UN PUEBLO DE EMOCIONES

– A Pilar, a Silvia, a Yolanda y a todas las monitoras –

Cuando salí ayer a mi ventana vi que estaban montando un bar en la calle. Había operarios descargando de un gran tráiler un larguísimo mostrador para poder servir. También bajaban del camión cámaras frigoríficas, botellas, bandejas, hieleras y un montón de vajilla. Estaba disfrutando viendo trabajar a toda esa gente y en menos de media hora estaba todo compuesto. La alcaldesa, con un buen traje, era la camarera principal y llevaba pajarita. Los concejales estaban muy elegantes con una camisa blanca, zapatos negros de piel y un distinguido delantal oscuro en el que ponía con letras muy bonitas: Sabiñánigo, un pueblo de emociones. Sobre la inmensa barra del bar de acero y cristal había una impecable mampara de metacrilato. A las ocho en punto abrieron y empezaron a servir. Por ahí se acercaban, sorprendidos, los caminantes que regresaban a sus casas y los que en ese momento salían a pasear. Antes de nada todos se fundieron en un gran aplauso que duró unos dos minutos.
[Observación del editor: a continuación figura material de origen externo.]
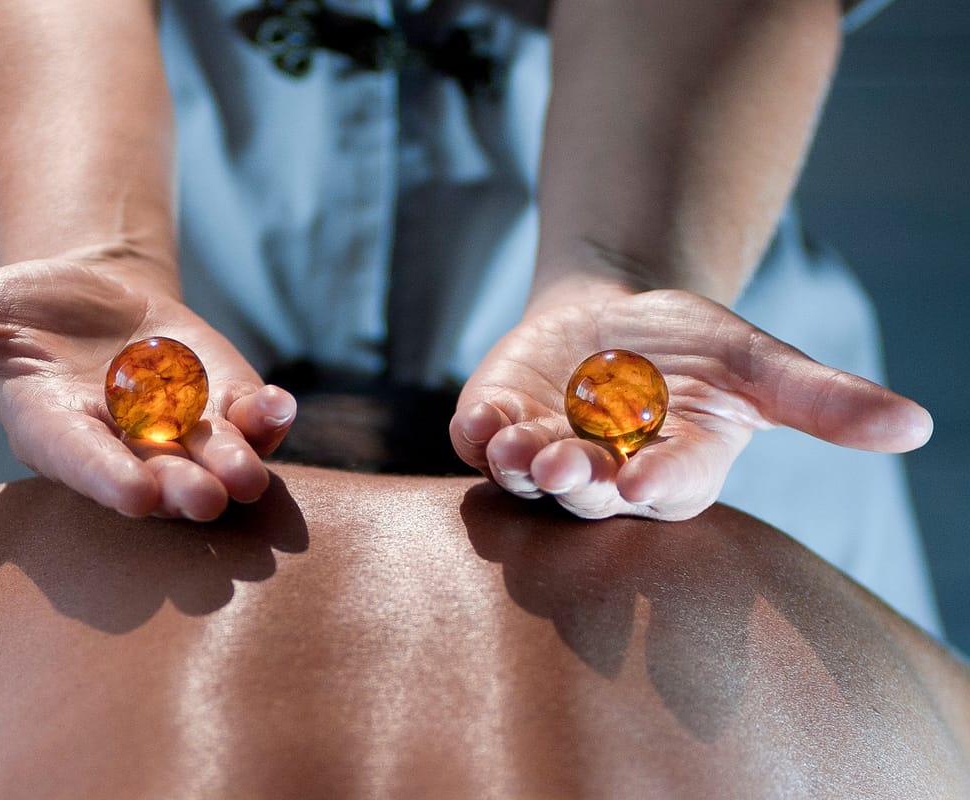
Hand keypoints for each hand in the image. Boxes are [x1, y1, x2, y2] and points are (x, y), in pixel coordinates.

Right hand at [0, 252, 295, 520]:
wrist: (90, 303)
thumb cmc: (20, 315)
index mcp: (59, 433)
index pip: (83, 463)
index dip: (108, 478)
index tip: (136, 497)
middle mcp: (125, 444)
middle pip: (158, 474)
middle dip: (182, 486)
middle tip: (206, 498)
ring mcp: (182, 427)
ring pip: (214, 454)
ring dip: (238, 460)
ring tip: (252, 465)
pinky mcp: (224, 400)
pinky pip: (252, 416)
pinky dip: (269, 415)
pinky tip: (282, 406)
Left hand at [451, 287, 931, 519]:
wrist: (616, 316)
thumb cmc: (693, 348)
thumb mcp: (757, 364)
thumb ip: (822, 399)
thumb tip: (919, 426)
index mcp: (673, 470)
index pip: (671, 486)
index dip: (659, 481)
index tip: (644, 479)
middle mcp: (606, 474)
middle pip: (591, 490)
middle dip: (578, 480)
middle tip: (565, 469)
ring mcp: (546, 450)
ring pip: (529, 473)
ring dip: (520, 464)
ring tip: (516, 449)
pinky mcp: (499, 421)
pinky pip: (480, 437)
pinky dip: (476, 432)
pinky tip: (477, 421)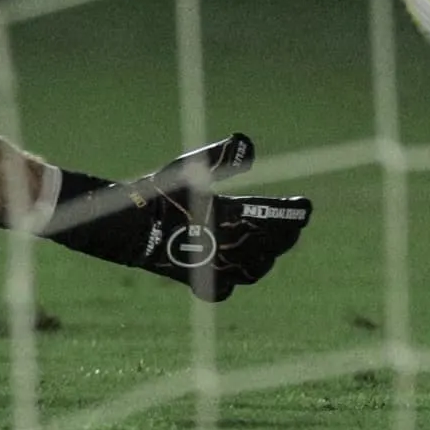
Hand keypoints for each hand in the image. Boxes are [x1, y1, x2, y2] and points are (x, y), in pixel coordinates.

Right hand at [37, 134, 312, 301]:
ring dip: (266, 256)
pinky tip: (238, 272)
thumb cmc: (157, 194)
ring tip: (270, 247)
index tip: (304, 207)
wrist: (125, 226)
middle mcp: (228, 244)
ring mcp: (214, 266)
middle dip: (285, 233)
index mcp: (229, 216)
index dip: (294, 212)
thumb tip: (246, 141)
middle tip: (292, 225)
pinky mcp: (198, 281)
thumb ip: (220, 156)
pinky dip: (236, 281)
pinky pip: (227, 288)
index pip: (275, 217)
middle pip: (271, 244)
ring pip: (255, 268)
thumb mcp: (188, 167)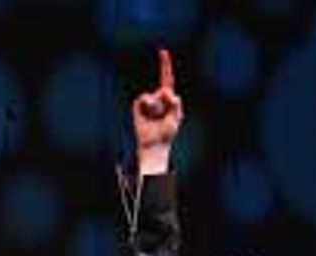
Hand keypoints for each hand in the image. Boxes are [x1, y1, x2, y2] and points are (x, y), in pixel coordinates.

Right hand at [132, 48, 183, 171]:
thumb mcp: (176, 117)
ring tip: (155, 119)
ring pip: (155, 97)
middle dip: (166, 102)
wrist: (153, 143)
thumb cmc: (166, 133)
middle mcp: (158, 97)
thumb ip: (175, 103)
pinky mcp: (138, 105)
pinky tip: (147, 116)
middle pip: (164, 91)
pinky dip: (148, 107)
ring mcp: (148, 101)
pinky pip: (144, 99)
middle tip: (164, 116)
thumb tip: (164, 90)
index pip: (167, 79)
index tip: (163, 51)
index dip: (165, 65)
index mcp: (169, 99)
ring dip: (157, 108)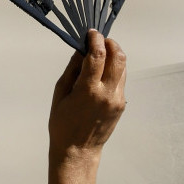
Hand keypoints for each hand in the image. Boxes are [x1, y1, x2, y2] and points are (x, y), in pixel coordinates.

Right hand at [48, 29, 126, 162]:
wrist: (78, 150)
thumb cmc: (62, 123)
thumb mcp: (60, 93)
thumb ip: (73, 69)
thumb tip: (82, 49)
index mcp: (88, 90)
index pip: (98, 55)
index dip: (95, 39)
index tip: (91, 33)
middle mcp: (107, 93)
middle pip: (118, 57)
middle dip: (111, 43)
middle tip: (100, 39)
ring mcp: (117, 99)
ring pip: (123, 68)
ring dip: (114, 55)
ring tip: (101, 53)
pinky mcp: (122, 104)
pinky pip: (121, 80)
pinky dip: (114, 70)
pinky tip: (103, 71)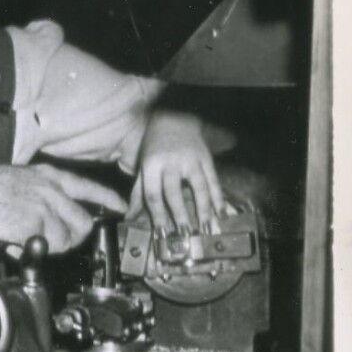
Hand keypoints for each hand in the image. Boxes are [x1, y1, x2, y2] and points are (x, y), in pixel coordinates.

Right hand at [0, 164, 127, 256]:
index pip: (88, 187)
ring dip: (48, 247)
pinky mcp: (33, 224)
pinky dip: (29, 251)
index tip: (120, 209)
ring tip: (22, 241)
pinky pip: (46, 248)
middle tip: (52, 243)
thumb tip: (43, 222)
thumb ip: (36, 197)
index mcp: (46, 175)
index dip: (108, 200)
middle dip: (72, 239)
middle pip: (83, 222)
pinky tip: (12, 243)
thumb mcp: (15, 182)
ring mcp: (43, 206)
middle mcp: (50, 188)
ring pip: (66, 239)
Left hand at [130, 112, 224, 233]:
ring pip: (198, 186)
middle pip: (174, 192)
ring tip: (206, 227)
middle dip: (180, 214)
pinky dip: (218, 196)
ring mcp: (190, 159)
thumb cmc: (154, 146)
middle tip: (185, 233)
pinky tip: (221, 212)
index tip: (162, 232)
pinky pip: (213, 179)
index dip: (157, 214)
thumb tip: (129, 217)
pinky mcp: (206, 157)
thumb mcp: (143, 166)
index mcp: (151, 166)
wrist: (174, 118)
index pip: (153, 194)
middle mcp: (170, 163)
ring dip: (203, 209)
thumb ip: (138, 193)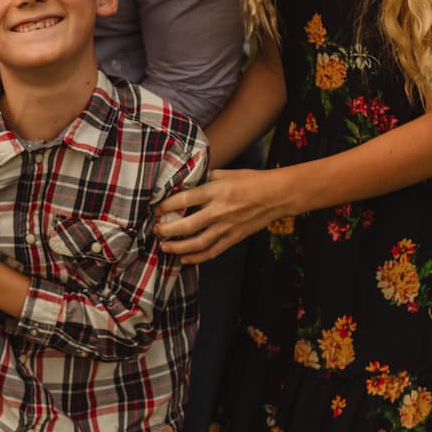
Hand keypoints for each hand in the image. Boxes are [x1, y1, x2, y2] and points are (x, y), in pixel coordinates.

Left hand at [154, 168, 293, 264]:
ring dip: (177, 247)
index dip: (165, 206)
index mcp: (215, 191)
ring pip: (197, 243)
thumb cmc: (249, 181)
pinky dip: (196, 258)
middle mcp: (219, 211)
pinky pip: (212, 252)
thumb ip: (203, 179)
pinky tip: (184, 258)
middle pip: (186, 225)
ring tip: (164, 247)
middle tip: (156, 230)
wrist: (276, 195)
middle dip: (166, 230)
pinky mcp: (233, 238)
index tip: (155, 209)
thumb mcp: (224, 173)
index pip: (183, 200)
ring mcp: (226, 227)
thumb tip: (182, 184)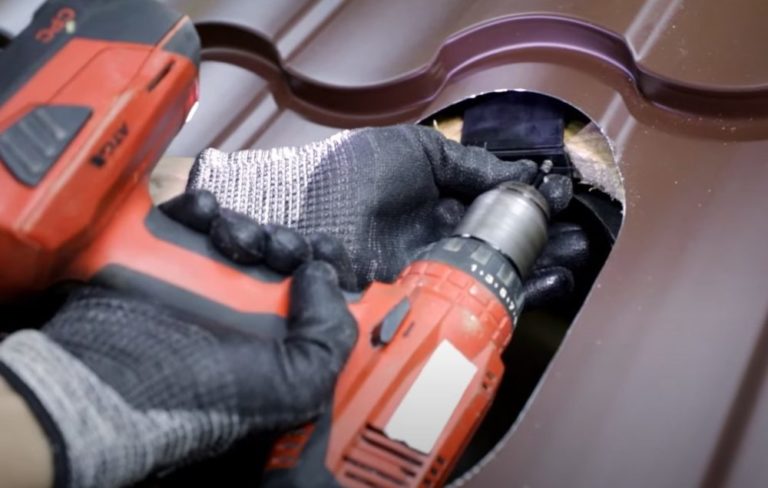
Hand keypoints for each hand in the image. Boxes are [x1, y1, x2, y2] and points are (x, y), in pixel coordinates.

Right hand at [0, 191, 356, 487]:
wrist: (107, 383)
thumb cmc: (202, 396)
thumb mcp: (295, 385)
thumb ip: (329, 335)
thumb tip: (323, 278)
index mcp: (274, 346)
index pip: (315, 298)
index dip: (328, 269)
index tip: (331, 251)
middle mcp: (238, 315)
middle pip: (278, 259)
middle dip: (285, 244)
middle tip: (279, 249)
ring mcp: (196, 286)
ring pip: (237, 235)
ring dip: (243, 227)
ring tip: (235, 239)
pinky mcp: (157, 259)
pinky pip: (185, 218)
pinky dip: (198, 207)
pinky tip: (204, 213)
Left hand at [187, 124, 581, 306]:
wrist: (303, 211)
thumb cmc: (349, 174)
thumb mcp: (416, 153)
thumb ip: (467, 165)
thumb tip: (515, 173)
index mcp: (435, 202)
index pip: (494, 210)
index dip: (528, 210)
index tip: (558, 208)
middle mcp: (435, 239)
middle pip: (499, 248)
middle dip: (539, 247)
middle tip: (575, 244)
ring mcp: (427, 271)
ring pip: (489, 277)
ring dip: (531, 272)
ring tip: (566, 264)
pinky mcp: (416, 300)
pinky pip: (465, 301)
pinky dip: (502, 298)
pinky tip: (533, 287)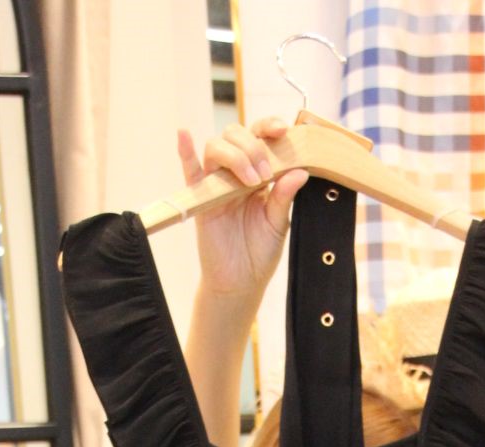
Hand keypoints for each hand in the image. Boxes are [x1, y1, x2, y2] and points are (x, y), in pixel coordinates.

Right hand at [178, 118, 306, 307]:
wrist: (241, 282)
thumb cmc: (260, 252)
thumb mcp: (278, 223)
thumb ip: (284, 196)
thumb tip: (300, 171)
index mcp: (259, 172)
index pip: (261, 136)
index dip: (269, 126)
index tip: (281, 130)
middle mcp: (236, 172)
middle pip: (236, 135)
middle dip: (253, 147)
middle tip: (265, 175)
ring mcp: (216, 183)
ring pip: (216, 147)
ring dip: (235, 155)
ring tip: (251, 182)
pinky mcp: (200, 198)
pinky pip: (189, 171)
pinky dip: (185, 152)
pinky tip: (184, 135)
         La actividad era impresionante. Unos niños quisieron unos refrescos de emociones e ilusiones. Sus padres, unos vasos de imaginación con unas tapas de desahogo y humor dulce. Una señora que llegaba por ahí deseó un té de felicidad y para su acompañante un café de agradecimiento con mucha serenidad. Por su parte, un grupo de amigos que salía a hacer deporte quería, cuando fuera posible, una ronda de espíritu cooperativo. Los concejales no paraban un instante y la alcaldesa, guardando la distancia, sonreía y hablaba con unos y con otros. Parecía feliz. Algunos señores vestidos con traje y corbata solicitaron infusiones de tila y mucha comprensión. Desde el fondo, varias enfermeras pidieron prudencia y descanso; sus acompañantes, hombres y mujeres médicos, unos aperitivos de confianza y de sentido común. Todos los que por ahí pasaban se detenían: que si yo quiero algo de reflexión, que si éste fuerza mental, que si el de al lado paciencia suficiente. Finalmente, la policía local y los bomberos rogaron al unísono dos metros de distancia, una ración de calma y un todo saldrá bien. Pero por lo que más disfruté, fue porque mientras miré aquella larga barra desde mi ventana, nadie dijo un no puedo más y un no me parece bien.